How do I lock a page set up for a particular tab in a workbook of flowcharts?
Thanks so much!
George says
Hi,
I want to be able to take advantage of roll paper to draw a very long drawing (in this case, using an HP Designjet T1100, with 36″ roll paper). I’d like the finished drawing to be about 100″ x 36″. I can’t seem to figure out if I can do this in Visio. It seems like I’m limited to ‘standard’ ISO or ANSI drawing sizes.
Can I create such a drawing? Any advise on how to draw a very loonngggg drawing?
Visio Guy says
Hi George,
You should be able to define a custom paper size in the print options for your printer.
The Visio page can always be made a custom size, so that’s not the tricky part at all.
Mark A says
When I print a large format swimlane workflow from Visio 2013 to Adobe PDF printer the orientation changes.
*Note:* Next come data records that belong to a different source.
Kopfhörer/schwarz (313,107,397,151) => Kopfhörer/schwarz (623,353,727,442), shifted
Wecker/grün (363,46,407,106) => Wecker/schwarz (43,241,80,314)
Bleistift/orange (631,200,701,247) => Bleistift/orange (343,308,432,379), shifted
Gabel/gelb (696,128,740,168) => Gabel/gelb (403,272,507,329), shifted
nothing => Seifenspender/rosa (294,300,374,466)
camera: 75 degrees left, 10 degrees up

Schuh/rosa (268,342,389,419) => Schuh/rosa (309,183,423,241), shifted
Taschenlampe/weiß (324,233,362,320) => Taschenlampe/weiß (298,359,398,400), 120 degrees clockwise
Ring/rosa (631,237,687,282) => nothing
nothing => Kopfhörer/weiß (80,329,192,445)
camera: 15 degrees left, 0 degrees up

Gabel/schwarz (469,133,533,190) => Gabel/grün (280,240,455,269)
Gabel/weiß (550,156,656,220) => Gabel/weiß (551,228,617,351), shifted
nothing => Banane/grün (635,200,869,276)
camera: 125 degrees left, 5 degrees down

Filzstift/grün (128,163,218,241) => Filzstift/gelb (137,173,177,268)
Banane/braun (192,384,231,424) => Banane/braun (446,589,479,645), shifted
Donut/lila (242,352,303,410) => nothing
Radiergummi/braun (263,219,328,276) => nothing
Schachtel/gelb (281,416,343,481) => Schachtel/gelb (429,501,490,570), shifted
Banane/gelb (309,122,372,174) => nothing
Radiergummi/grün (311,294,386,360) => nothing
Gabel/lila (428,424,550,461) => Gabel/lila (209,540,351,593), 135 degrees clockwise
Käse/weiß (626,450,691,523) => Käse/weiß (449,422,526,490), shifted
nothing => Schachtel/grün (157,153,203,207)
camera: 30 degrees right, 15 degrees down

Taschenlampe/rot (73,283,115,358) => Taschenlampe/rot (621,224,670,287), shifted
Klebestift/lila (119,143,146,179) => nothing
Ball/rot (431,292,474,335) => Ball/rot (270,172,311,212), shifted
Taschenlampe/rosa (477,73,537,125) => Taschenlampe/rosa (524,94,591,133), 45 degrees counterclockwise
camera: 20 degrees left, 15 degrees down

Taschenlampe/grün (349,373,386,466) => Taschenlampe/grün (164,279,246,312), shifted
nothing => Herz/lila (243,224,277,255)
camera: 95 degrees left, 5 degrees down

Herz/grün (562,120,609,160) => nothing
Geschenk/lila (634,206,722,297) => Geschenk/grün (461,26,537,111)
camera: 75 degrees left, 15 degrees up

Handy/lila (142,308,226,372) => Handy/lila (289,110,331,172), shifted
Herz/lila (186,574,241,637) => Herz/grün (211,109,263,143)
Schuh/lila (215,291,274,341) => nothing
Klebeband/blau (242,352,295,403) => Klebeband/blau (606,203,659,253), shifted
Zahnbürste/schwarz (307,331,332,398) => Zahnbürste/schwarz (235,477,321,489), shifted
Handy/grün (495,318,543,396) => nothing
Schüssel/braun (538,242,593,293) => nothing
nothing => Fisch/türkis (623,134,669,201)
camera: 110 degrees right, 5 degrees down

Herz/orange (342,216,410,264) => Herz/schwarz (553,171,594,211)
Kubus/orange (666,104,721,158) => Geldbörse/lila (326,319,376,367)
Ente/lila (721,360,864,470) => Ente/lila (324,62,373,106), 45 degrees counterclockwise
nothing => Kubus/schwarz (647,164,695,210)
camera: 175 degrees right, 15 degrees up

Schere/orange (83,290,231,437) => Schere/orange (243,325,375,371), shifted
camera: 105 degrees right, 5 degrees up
I have it set to landscape with a custom size of 84″ x 28″ and when the PDF prints the orientation changes to 28″ x 84″ inches.
Any thoughts on what I’m doing wrong? The first time I printed the workflow it printed correctly.
Regards,
Mark
Pete A says
Hi. When I go to Print Preview, the Visio document shows up about 12 times the size it should. I can’t resize the Print Preview by scaling, fit to print or anything else I can think of. This only happens in Visio in all files. Everything else prints fine.
Ideas?
Thanks
Chris says
what are the 2 blue lines on the virtual paper; 1 across the top and the other across the bottom. They do not print but I am not sure what they are there for…also…
Visio Guy says
Hi Chris,
I’m not exactly sure what you’re talking about. If you mean on the drawing page, it sounds like you’ve got a couple of guides that have been pulled out from the rulers. Guides help you snap or glue shapes in vertical columns or horizontal rows.